At undergraduate level, I teach Kurmanji language (where possible); Kurdish History and Politics and contribute to courses on ethnography and folklore, especially the Arabian Nights.

I led the research project "The Worlds of Mandaean Priests," supported by the Arcadia Fund, with the Universities of Exeter and Leiden. 

For office hours and research leave go here.




 

 

Research interests

Finally reconciled to being a folklorist (thanks to Paredes - see my 'Shifting Borders' chapter of 2016) and currently writing a monograph on genre and memory in Kurmanji Kurdish, using methodologies from linguistic anthropology. With much of my work centred on the Êzidi community of Iraq, Syria Turkey and the Caucasus, I am also writing about religious and cultural endangerment, considering minorities such as Mandaeans and Yaresanis whose communities are undergoing an extinction event across their homelands.  Bearing extinction in mind, I'm planning further research on the remarkable literary and cultural moment achieved by Kurds of the former Soviet Union.

Research supervision

I have had the pleasure - and the privilege - of working with some great PhD researchers who have produced ground-breaking work in our field. I  enjoy going on the PhD journey with them, and working through the difficult terrain to the satisfaction of completion. My core areas of supervision are Kurmanji language and literature and popular culture and folklore in Kurdistan. I am also happy to co-supervise work on orality, folklore and popular cultures in other parts of the Middle East, minority religious communities, and comparative studies where appropriate.

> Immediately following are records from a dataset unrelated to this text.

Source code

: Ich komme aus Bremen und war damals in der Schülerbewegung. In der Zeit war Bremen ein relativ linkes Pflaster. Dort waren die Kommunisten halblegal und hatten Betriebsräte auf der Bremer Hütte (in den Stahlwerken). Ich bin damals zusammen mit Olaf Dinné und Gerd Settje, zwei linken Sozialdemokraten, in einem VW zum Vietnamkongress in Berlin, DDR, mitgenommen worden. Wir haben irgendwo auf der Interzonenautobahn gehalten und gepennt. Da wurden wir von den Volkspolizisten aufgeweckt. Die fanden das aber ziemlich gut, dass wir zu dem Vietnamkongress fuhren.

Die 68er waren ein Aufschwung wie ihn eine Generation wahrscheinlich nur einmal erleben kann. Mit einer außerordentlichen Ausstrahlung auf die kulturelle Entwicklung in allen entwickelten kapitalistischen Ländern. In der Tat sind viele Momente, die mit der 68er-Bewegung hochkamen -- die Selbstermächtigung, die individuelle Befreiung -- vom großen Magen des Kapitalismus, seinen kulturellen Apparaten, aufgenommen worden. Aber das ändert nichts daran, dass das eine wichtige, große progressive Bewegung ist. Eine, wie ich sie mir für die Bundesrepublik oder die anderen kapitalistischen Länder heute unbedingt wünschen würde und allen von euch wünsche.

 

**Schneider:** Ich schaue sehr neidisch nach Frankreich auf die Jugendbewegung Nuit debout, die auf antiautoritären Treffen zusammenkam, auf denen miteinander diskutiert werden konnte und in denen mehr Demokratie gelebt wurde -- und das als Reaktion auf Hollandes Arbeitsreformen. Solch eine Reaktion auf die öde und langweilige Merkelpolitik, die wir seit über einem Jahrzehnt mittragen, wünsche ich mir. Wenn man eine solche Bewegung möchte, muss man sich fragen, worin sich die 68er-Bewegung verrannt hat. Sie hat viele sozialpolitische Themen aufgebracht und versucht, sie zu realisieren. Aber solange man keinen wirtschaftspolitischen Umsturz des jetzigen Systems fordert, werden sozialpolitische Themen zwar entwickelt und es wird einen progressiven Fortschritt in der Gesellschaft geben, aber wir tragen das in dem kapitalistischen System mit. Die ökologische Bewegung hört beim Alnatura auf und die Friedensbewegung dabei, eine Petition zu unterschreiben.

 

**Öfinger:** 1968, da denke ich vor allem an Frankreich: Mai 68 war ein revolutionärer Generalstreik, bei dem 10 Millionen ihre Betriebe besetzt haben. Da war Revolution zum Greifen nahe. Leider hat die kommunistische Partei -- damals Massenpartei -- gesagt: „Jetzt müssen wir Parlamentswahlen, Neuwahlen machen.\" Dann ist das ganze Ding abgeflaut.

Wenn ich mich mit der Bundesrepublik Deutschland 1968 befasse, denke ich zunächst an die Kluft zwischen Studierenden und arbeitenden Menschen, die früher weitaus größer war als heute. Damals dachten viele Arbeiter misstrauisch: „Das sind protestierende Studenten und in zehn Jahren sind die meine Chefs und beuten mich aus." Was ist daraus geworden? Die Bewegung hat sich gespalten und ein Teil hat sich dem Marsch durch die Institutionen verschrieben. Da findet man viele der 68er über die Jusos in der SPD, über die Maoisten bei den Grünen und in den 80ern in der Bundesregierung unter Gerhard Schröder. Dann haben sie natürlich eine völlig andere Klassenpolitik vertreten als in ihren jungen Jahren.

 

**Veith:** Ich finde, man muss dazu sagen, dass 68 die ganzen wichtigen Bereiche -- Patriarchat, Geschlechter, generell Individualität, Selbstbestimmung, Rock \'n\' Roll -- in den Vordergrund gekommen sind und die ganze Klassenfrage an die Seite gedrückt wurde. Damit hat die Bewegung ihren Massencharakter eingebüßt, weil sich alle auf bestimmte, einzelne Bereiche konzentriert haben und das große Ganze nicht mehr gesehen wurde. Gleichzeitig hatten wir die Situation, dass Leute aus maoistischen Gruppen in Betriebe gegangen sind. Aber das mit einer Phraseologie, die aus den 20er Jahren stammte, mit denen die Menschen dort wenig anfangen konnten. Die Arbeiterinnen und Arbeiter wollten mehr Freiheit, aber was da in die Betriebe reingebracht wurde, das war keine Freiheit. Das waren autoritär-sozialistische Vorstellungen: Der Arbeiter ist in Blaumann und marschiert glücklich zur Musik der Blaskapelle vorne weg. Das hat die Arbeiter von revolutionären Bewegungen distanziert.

I have been lead, second or joint supervisor in Exeter for the following completed theses:

  • Orientalism and Imperialism: Protestant missionary narratives of the 'other' in nineteenth and early twentieth century  missions to Kurdistan - a case study
  • Imagination: The Making of Kurdish national Identity in the Kurdish Journalistic Discourse (1898-1914)
  • Women's Medicine in the Diyarbakir Area (Eastern Turkey)
  • Folkloric Song in Badinan (Iraqi Kurdistan)
  • The Badinani Short Story
  • The Iraqi Kurdish Novel, 1970-2011: A Genetic-Structuralist Approach
  • The Emergence and Development of Modern Kurdish Poetry
  •  Face Mask and Identity in the Persian Gulf: The Case of the United Arab Emirates and Qeshm Island of Iran
  • 'Sal ba sal xozgam ba par, year after year I wish for the previous year': Examining Impacts of Interventions in Narratives of People from Slemani, then and now
  • Exile is Arrival: Kurdish Poetry of the Nineteenth Century

I am first, second or joint supervisor for the following ongoing thesis subjects:

  • Economic adaptation of peripatetics (musicians and non-musicians) identifying as Dom in Kurdistan
  • Changes in Gender Roles among Ezidis of Iraq frollowing the Genocide of 2014
  • Identity Politics and Struggle among Kurds from Syria
  • The Poetry of Abdullah Goran
  • The Sabaean Mandaeans of Iraq in diaspora

 

 

Research students

I have supervised:

Luqman Turgut - 'L’épopée de Cembelî et la tradition des mitirb' DREA (Masters) dissertation, Inalco 2002.

Zubeida Abdulkhaliq - ‘L’histoire du journalisme kurde dans la région de Badinan (Kurdistan d’Irak) après 1991, DREA dissertation, Inalco 2004.

I have co-supervised:

Zubeida Abdulkhaliq - ‘Le journalisme kurde au Kurdistan irakien’ DEA (pre-doctorate) dissertation, Paris III, 2005.

Engin Sustam - 'La reconstruction de la littérature et la performance de l’art contemporain kurdes dans le contexte de migration politique forcée des années post-1990 en Turquie' , Masters 2, EHESS, 2006.

 

Modules taught

Biography

After a BA degree in Classics and French at Magdalen College, Oxford, I studied Kurdish at SOAS. My Ph.D thesis on oral traditions amongst the Yezidis of Iraq was submitted in 1996, and followed by a British Academy postdoctoral fellowship at SOAS (1997-2001). I was then tenured lecturer (maître de conférences) in Kurdish at the Institut National des Langues et Civilisations Orientales (INALCO), Paris, before taking up the post of Ibrahim Ahmed professor of Kurdish studies in Exeter's new Centre of Kurdish studies in 2007.